Desde aquí pretendemos releer el Evangelio de este domingo 7 de Agosto: el de Mt. 14, 22-33. Y tenemos el derecho de hacerlo como lo hizo la comunidad cristiana del primer siglo, que ya había experimentado las persecuciones de Nerón y luego experimentaría las de Domiciano: la tempestad y la noche no solo como fenómeno meteorológico.


Luego de permanecer en oración, Jesús decide alcanzar a sus discípulos que ya se habían embarcado. Ya era de noche. Cuando los discípulos ven a Jesús caminar sobre las aguas, se asustan. Él les invita a la confianza. Pedro entonces le dice que, si es Él, que le mande ir hasta Él. Cuando el Señor lo hace, Pedro camina sobre las aguas pero pronto desconfía y comienza a hundirse. Ante esto, le pide ayuda al Señor, quien, tendiendo la mano, le llama cariñosamente la atención ante su falta de fe. Una vez todos en la barca, el viento amaina. Todos (todos los discípulos de todos los tiempos), se postran y confiesan que Él es el hijo de Dios.


Para el mundo judío el agua (sobre todo del mar, aunque la escena se desarrolle en el lago de Tiberíades o mar de Galilea), es un ente amenazante que conduce al caos original, que desintegra y lleva a la muerte. Sin mucha memoria puede recordarse el diluvio universal (cfr. Gn. 7), el mar Rojo que hunde en él a los ejércitos faraónicos (cfr. Ex. 14) y a los seres monstruosos de la visión del profeta Daniel (cfr. Dn 7).

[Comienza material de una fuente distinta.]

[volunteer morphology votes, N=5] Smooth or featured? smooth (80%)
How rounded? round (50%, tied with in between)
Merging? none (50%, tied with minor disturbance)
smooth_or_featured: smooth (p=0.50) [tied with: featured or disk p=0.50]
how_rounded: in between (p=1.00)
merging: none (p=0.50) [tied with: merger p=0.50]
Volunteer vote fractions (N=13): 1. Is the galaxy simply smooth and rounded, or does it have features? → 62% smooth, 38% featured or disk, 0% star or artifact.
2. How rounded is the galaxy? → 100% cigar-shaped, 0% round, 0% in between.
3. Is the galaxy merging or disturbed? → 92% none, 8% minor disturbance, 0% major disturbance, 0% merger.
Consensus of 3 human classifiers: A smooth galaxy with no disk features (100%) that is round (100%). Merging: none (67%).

Más allá de la anécdota en la localidad de Galilea, la comunidad de seguidores de Jesús veían en esa barca a la Iglesia de Cristo, que se debatía ante fuerzas hostiles y muy superiores a ellos. Humanamente no eran muy claras las probabilidades de éxito. La fe en Jesús lucía descabellada y fantasmagórica, como cuento de caminos. Sin embargo, está Pedro (en su papel de principal entre los apóstoles), quien señala a la Iglesia que el camino es la oración y dejarse guiar por la palabra de Jesús: “manda que vaya”/ “ven”. Una Iglesia sin oración ni encuentro con la Palabra, sucumbe ante los vientos contrarios. La fe expresada en la oración y en la seguridad eclesial en la Palabra es la que permite caminar sobre las aguas, sobre las dificultades.


Lo que parece que iba a terminar en tragedia, finaliza en la confesión de esa presencia de Jesús que, una vez en la barca, hace que todo retorne a la calma.

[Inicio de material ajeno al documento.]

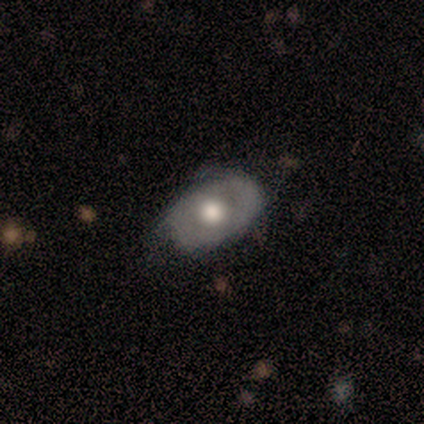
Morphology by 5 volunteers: smooth_or_featured: featured or disk (p=0.80) [alt: smooth p=0.20]
disk_edge_on: no (p=1.00)
bar: no (p=0.75) [alt: weak p=0.25]
has_spiral_arms: no (p=0.75) [alt: yes p=0.25]
bulge_size: moderate (p=0.75) [alt: large p=0.25]
merging: minor disturbance (p=0.60) [alt: none p=0.40]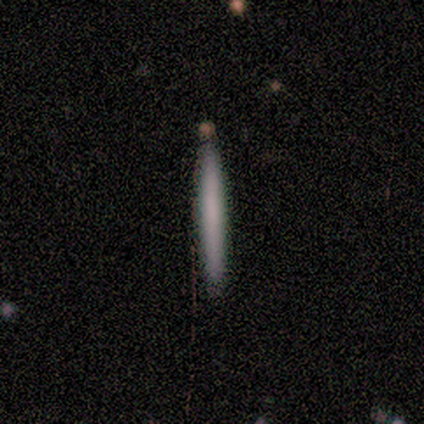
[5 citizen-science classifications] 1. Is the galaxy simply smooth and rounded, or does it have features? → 60% smooth, 40% featured or disk, 0% star or artifact.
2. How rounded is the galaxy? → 100% cigar-shaped, 0% round, 0% in between.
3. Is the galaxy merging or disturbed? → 60% none, 40% minor disturbance, 0% major disturbance, 0% merger.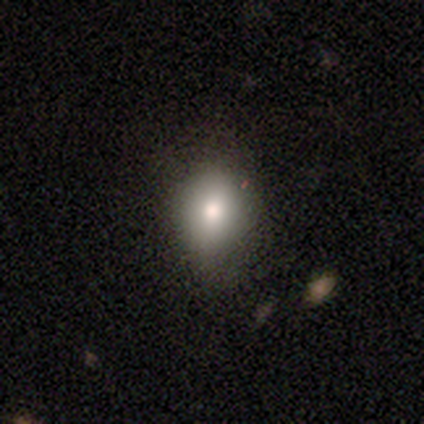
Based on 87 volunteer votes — Overall: smooth (71%). How rounded: round (52%; in between 45%). Merging: none (70%).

Este panorama lo completa la primera lectura de 1 Re 19, 9-13: Elías espera en la gruta que pase la presencia del Señor. Hay que recordar la crisis de Elías, que deambuló por el desierto esperando la muerte, tras las amenazas contra su vida por parte de la reina Jezabel, por haber matado a los profetas de Baal. Sin pretender juzgar el momento histórico de Elías, puesto que desde el Evangelio no podríamos estar de acuerdo con su forma violenta de defender los derechos de Dios de Israel, el mensaje va más allá. Es legítimo el celo por el Dios vivo. Dios lo conforta y lo anima y va a encontrarse con él. Elías escucha primero un viento huracanado, pensando que era señal de la presencia divina, pero se equivocaba; vino el terremoto, como si la tierra se estremeciera ante el Dios vivo, pero tampoco venía allí. Finalmente, ante la brisa suave, Elías adora reverencialmente la presencia de Dios cubriéndose el rostro y Dios le habló. Solo así pudo regresar a completar su misión, pese a las amenazas que arriesgaban su vida.

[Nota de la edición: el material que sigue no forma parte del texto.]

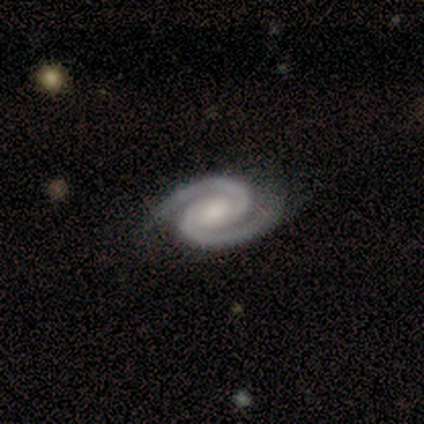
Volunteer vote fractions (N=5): featured or disk 100%, smooth 0%, star or artifact 0%. Down the decision tree: edge-on disk — no (100%); bar — strong (40%, tied with weak); spiral arms — yes (100%); spiral arm count — 2 (100%); spiral winding — tight (60%); bulge size — moderate (40%); merging — none (80%).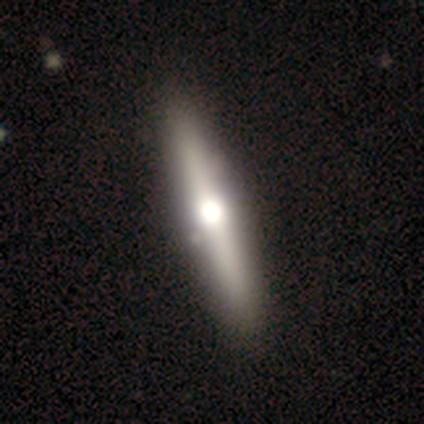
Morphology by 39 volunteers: Smooth or featured?
  - featured or disk: 59% *
  - smooth: 41%
  - star or artifact: 0%
Edge-on disk?
  - yes: 96% *
  - no: 4%
Edge-on bulge?
  - rounded: 100% *
  - boxy: 0%
  - none: 0%
Merging?
  - none: 67% *
  - minor disturbance: 3%
  - major disturbance: 0%
  - merger: 0%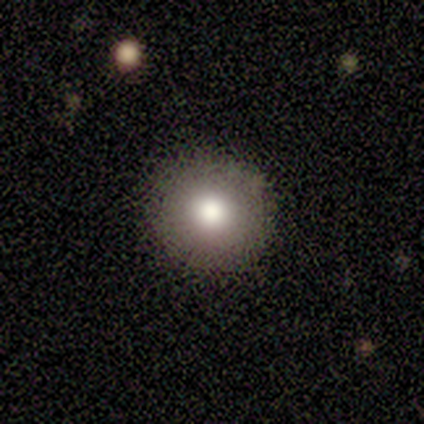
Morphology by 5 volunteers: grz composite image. It shows a smooth galaxy with no disk features (80%) that is round (100%). Merging: none (100%).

La Iglesia del siglo XXI recobrará su fuerza profética descubriendo la presencia de Dios en lo sencillo e insignificante, a partir de un corazón orante y de amor celoso por Dios y el ser humano. No es en los portentos y menos en los mesianismos políticos que se establecerá el germen del Reino de Dios entre nosotros. No lo conseguirá sino se deja interpelar, a su vez, por la Palabra de Dios leída en comunidad y meditada en silencio, que despliega todo su poder en la celebración eucarística, la santa misa, donde se encuentra Jesús vivo y resucitado (cfr. Lc. 24,30-31) que impulsa y anima el anuncio del Evangelio.